Look through the records and copy each line with the string "Monat" in it.

--- INFORMATION SUPPLIED Enclosed Below ---

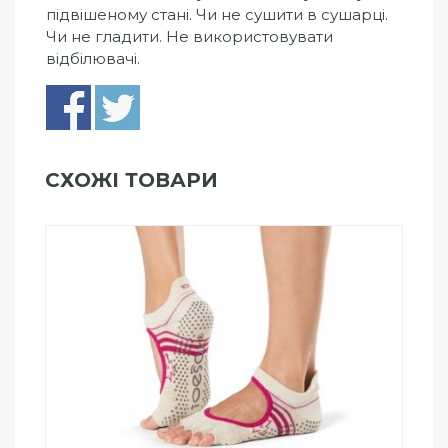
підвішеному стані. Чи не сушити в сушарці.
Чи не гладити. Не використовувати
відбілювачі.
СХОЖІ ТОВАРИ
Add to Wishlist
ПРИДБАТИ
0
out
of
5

--- End of Enclosed INFORMATION SUPPLIED ---
--- INFORMATION SUPPLIED Enclosed Below ---

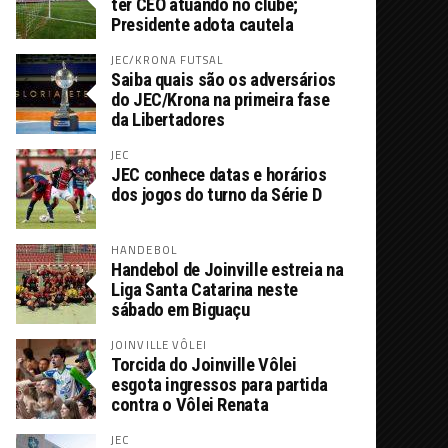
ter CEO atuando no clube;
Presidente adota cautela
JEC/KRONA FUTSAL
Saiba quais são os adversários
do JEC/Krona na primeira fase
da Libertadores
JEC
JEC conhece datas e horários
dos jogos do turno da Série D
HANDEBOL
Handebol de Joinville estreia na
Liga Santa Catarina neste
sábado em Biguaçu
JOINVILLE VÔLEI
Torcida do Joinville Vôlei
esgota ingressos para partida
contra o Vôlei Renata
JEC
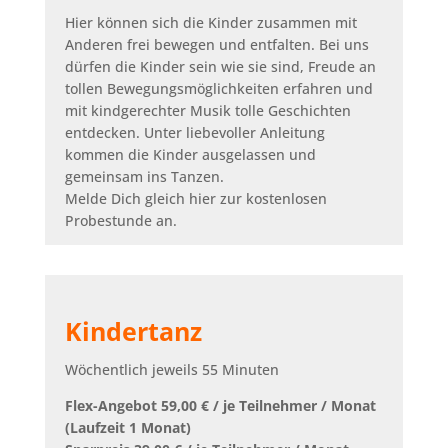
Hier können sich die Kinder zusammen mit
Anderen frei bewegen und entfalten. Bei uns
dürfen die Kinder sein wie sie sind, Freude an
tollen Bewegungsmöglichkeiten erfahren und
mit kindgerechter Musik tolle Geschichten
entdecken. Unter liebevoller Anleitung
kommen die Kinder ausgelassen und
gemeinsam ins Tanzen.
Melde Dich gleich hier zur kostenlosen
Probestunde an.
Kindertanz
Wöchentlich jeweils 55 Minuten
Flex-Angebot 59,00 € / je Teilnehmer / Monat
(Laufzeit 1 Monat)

--- End of Enclosed INFORMATION SUPPLIED ---

## TASK OUTPUT:
Flex-Angebot 59,00 € / je Teilnehmer / Monat
(Laufzeit 1 Monat)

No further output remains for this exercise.